El efecto cuaternario está en la voz de la almendra,
como en los márgenes del río entre las sombras
y en los sonidos del almidón, tras las ventanas en la casa de la abuela.
Nos recorre el miedo ancestral del gato en su profundo sueño,
ansioso de remar entre lunes y acercarse como un naufrago a la playa,
llorar de arena y semillas de alfalfa.
Comida de ciegos en un umbral de cauces desesperados,
lanzadas al viento las camisas negras de la historia.
Pobres de aquellos que no se encuentran tras las ventanas de lluvia
con el frío en los dedos, el alma sin hijos transgredidos,
solamente inútiles, descabalgados de sus miembros por el blanco
temor en la cabeza: la muerte cerca, el edificio lejano,
más no tanto como para hacerlo desaparecer, medirlo entre comillas,
en un desayuno de estancias y ventanas redondas y cerchas de cristal opaco.
La historia no se escribe así. Dulcinea de males en las ventas de tierra
con caballos de alto vuelo sorbiendo dudas aclamadas.
Una mujer es la protagonista: a su lado un aire, un acento de voz,
una culminación del desvarío instrumental, una palanca de latón,
un grifo de bronce inútil, un ciervo engalanado entre pinos centenarios,
un viento seco alrededor, un movimiento de luna dispersa entre los dedos
y un alma de cristal transparente, ardiente, prudente luz que dispara alambres de plata acerada.
Los verbos confundidos, aquellas palabras vestidas de antigüedad podrida,
descubrimiento de enfadadas reses obligadas a pastar en desiertos de polvo,
cerca de aquel río de injurias, el vientre hundido en la sementera .
Calculado el invierno de los libros, y aquel turbio asunto de los textos
que juegan entre leyendas de artefactos voladores y desiertos de pinos escondidos.
La tranquilidad de la afasia al volver del sueño.
Destripados, acumulados y perversos encierros; la nuca en la caverna,
entre cientos de cadáveres, dormidos los sentidos, aquella noche oscura incierta,
que daba aquella risa de tripa chillona en el acento.
Los miembros de la música del pueblo tocando un usual martirio cada tarde,
en el contiguo convento de apatías varias.
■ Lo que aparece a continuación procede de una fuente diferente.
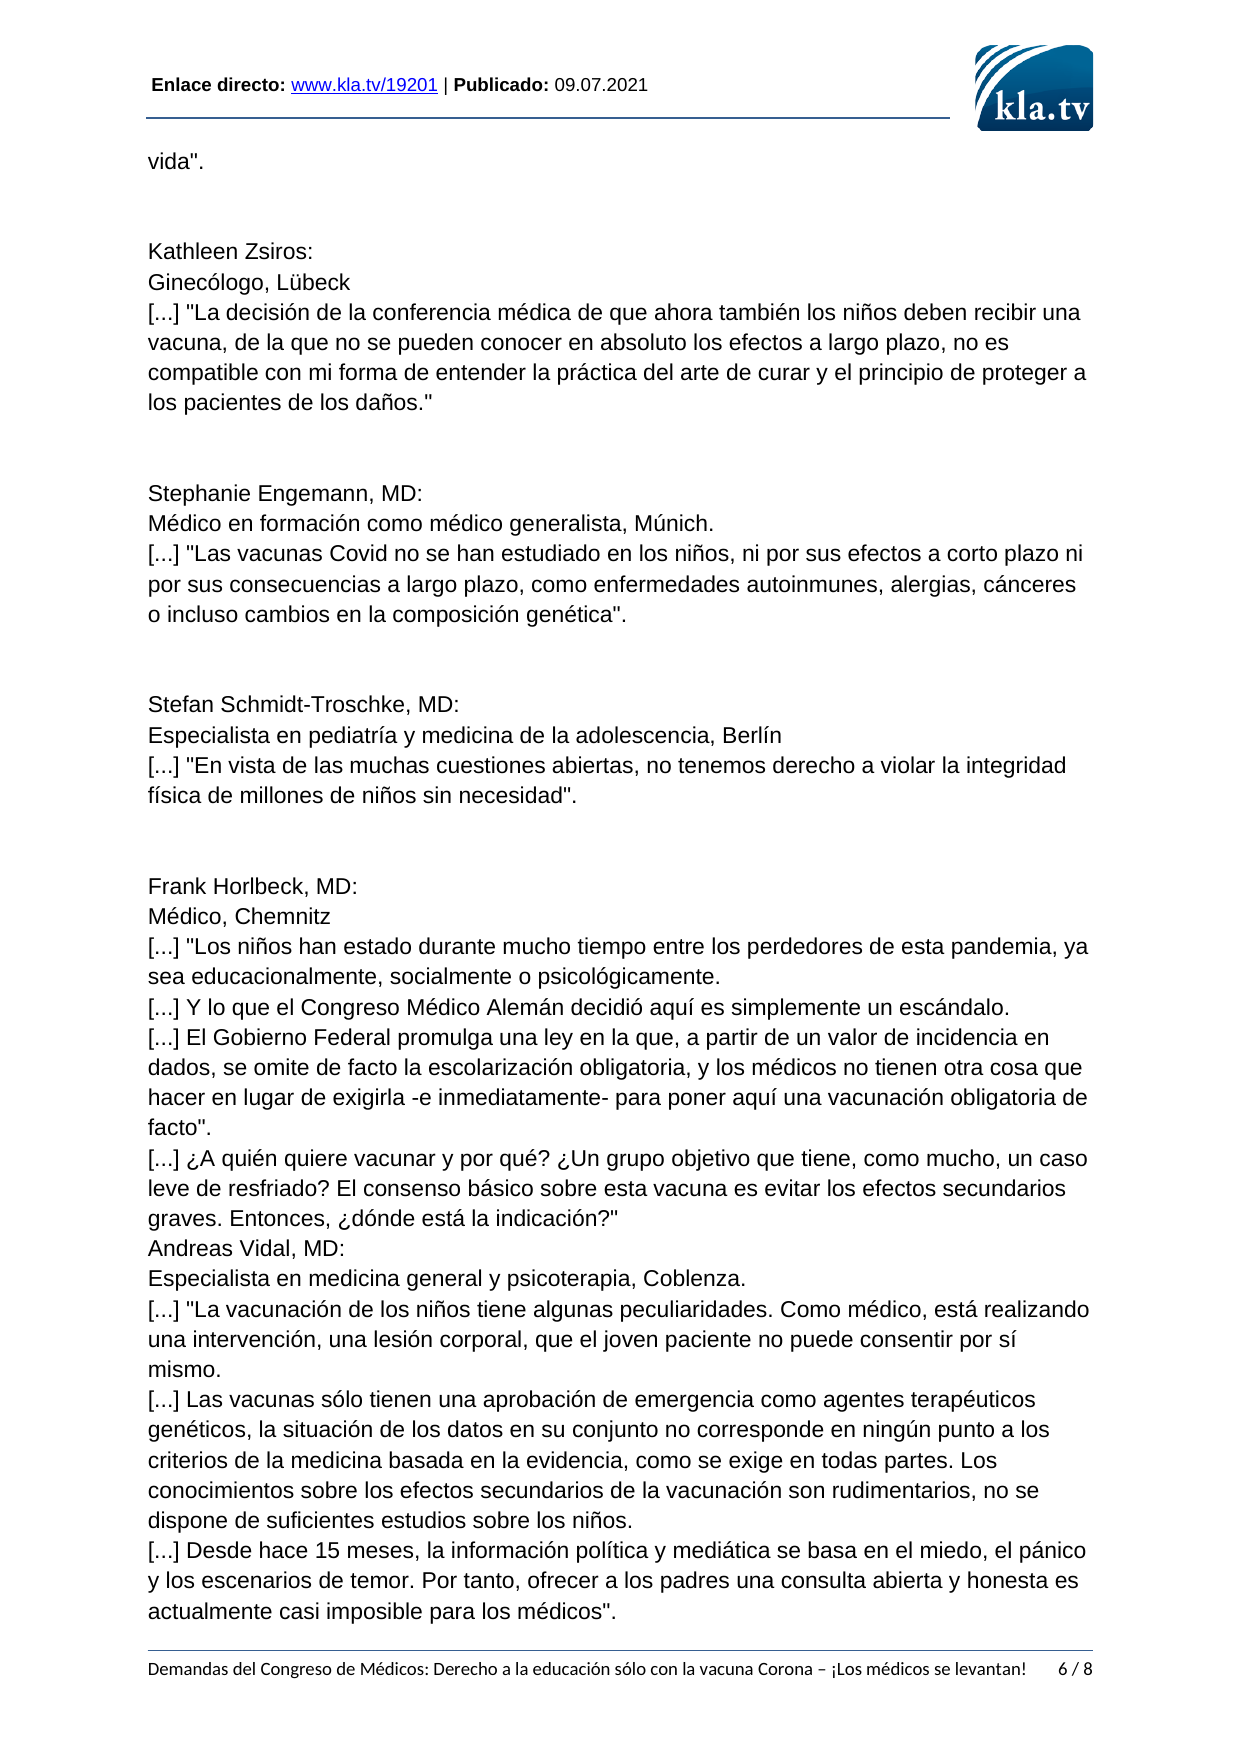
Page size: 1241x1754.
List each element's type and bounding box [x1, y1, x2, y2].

text [148, 148, 1093, 1624]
La intensa luz de las canallas voces
y los libros de papel de cera, de encendidos elogios para eliminar el mal
y crispar al examinador, mentalizado de cumplir su argumento de alfombra interpelada.
El frío texto oscurecido por la edad, aquella mancha oscura entre pizarras
y un viento de papel húmedo destrozando las paredes de mimbre.
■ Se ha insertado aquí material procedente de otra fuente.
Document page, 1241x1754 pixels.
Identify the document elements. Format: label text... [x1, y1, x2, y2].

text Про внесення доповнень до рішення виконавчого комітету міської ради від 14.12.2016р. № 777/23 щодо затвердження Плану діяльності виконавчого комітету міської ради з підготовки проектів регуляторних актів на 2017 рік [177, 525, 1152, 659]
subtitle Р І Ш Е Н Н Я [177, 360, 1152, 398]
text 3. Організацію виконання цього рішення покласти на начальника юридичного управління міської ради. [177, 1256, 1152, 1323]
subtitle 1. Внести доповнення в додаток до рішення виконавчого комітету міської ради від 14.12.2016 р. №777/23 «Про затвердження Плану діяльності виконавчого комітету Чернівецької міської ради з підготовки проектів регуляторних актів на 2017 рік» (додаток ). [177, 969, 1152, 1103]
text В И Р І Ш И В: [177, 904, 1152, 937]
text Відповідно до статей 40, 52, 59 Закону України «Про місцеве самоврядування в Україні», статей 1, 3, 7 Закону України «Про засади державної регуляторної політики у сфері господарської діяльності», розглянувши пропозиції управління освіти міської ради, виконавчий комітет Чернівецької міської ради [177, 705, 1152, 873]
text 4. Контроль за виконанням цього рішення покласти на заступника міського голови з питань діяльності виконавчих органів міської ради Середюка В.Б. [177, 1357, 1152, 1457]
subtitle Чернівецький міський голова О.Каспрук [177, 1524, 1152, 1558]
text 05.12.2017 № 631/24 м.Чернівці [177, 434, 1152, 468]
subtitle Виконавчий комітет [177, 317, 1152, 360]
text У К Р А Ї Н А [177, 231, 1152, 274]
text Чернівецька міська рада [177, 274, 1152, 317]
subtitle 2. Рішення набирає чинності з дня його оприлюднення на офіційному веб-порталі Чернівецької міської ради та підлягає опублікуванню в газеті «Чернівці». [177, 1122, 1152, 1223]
El solitario autor que quema sus naves de papel blanco con trazos de aluminio,
la frente de lazos dorados y un subterfugio de alabanzas con el cielo como protagonista.
La luz del día que desaparece entre sombras, los inesperados calzones
dejados en los lechos entre las prostitutas místicas, poesía y verdad,
clamando estupideces amargas y un resultado en las encuestas
que pronuncian aquellos que no desean saber la verdad.
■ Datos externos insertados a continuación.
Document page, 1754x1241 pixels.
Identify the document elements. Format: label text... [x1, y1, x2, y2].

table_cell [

Las frentes inmaculadas llenas de placidez verbal
como impolutos ciervos en la llanura, como en un mal cuadro
de pesca, entre dos ríos de certeza milenaria cabalgando a lomos de lo inexpresivo.
Un duro encuentro con la espada de los mitos, los caballeros de arcilla
y las mantas de lino doblado para el mortal viaje.
Y aquel mentiroso dudando, entre colmenas de piedra,
entre matar a un árbol con su flecha o besar aquel halcón con piedras diminutas,
al amanecer, después del canto de la alondra.
No sabré dedicar aquel destierro de los anglosajones,
con música de lagos profundos, al tiempo amargo y dulce
entre los cielos negros de la apoplejía, rigurosos entramados;
jovial por las noches en las tabernas oscuras de vinagre.
Las miserias de los escritos nuevos, como los antiguos recibos de alquiler,
con trampas de seducción y muerte en la cabeza.
Riesgos y engaños de cieno en las mañanas.
Cangrejos y gallinas en la competencia del sol. Cañaverales absurdos
apuntados en la guía, los méritos del armónico miembro estipulado.
El mamífero lustroso de película de americanos,
la escucha del manto y las cabezas de peine,
y las severas luces perpendiculares atravesando
las cien mentiras insulsas del parentesco. Hijos de la nada.